Outro fator apontado por Craca é a construção histórica mesmo da música que ouvimos por aqui, mais tropical. Muito do que ouvimos chegava às rádios das casas, principalmente nas regiões norte e nordeste, através de rádios caribenhas. “Além do Brasil, podemos ouvir algo parecido talvez somente na Colômbia”, conta Craca.
A conversa, ao fluir para tais lados, vai apresentando um conhecimento real do artista em relação ao balaio em que resolveu meter a mão. O conhecimento possibilita a interpretação e por isso se ouve tanta verdade em Humo Serrapilheira. O disco tem a brisa quente e salobra de Gabriel Garcia Marques, tem cheiro de fumaça de motocicleta, tem a cúmbia mestiça de periferias ancestrais e também um Lorca sentando à beira do grande rio tentando entender como será que vai estar esta América Latina no futuro.
Musicalmente, já respondo: é em forma de batidas downtempo, em velocidade de trem andino, rodeadas por batucadas com sons indígenas e africanos, atmosfera fresca de selva fechada e a função de olharmos mais para além das montanhas guiados por Craca.
Craca já se apresentou em sua terra natal e no Chile. Se sentiu, como descreve “em casa”. Se considera um artista movido muito mais pela música latina do que pela que vêm dos EUA e Europa. Esta bagagem cultural, aliada ao domínio das novas tecnologias para produção de música, o coloca no cume de uma montanha e o permite avistar este novo continente em 360 graus, como se ouve no disco. “Eu me identifico com uma latino americano mais do que como um brasileiro”, nos conta.
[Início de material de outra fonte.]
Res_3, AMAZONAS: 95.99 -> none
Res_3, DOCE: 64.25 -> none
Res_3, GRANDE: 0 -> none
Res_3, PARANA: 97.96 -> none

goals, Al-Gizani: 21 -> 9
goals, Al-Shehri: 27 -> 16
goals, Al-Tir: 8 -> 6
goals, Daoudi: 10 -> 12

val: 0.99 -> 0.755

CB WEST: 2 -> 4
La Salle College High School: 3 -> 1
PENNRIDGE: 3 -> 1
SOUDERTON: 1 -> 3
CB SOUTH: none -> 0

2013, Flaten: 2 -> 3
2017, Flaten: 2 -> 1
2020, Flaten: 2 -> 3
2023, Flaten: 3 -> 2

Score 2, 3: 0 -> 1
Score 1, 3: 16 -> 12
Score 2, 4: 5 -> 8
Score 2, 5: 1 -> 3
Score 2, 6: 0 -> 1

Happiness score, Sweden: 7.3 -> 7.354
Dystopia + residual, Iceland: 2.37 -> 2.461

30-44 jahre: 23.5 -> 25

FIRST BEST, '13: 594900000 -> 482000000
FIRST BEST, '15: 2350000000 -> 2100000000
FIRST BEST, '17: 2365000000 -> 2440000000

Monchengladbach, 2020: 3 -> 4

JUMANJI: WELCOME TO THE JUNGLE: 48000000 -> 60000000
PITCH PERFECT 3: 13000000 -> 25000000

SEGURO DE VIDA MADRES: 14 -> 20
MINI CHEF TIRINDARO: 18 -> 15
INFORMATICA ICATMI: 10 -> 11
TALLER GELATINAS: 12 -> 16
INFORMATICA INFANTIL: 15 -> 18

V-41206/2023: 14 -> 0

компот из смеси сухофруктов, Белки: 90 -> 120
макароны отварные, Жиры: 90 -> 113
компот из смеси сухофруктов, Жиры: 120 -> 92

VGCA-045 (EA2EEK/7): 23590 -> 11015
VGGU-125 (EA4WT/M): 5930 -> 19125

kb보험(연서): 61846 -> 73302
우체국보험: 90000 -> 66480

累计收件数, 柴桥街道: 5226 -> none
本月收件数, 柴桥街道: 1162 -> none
Ao contrário do que se possa supor, os movimentos musicais, ou melhor, geográficos e socioculturais, não são fruto de um planejamento prévio de Craca: “por mais que eu tente, cada trabalho vai sai de um jeito. Vou me deixando levar pelo processo e o processo vai pegando seu jeitão. Este novo disco, é meio que fosse um spin off, na real. No entanto, estou sentindo que talvez este resgate se torne mais importante do que eu vinha fazendo e me faça ficar nele por mais tempo”.
Este é Craca, recebendo o chamado da pachamama para dar a e letra no presente sobre o que nos espera no efuturo. Grandes civilizações culturamente dominantes feitas de madeira, mata e água.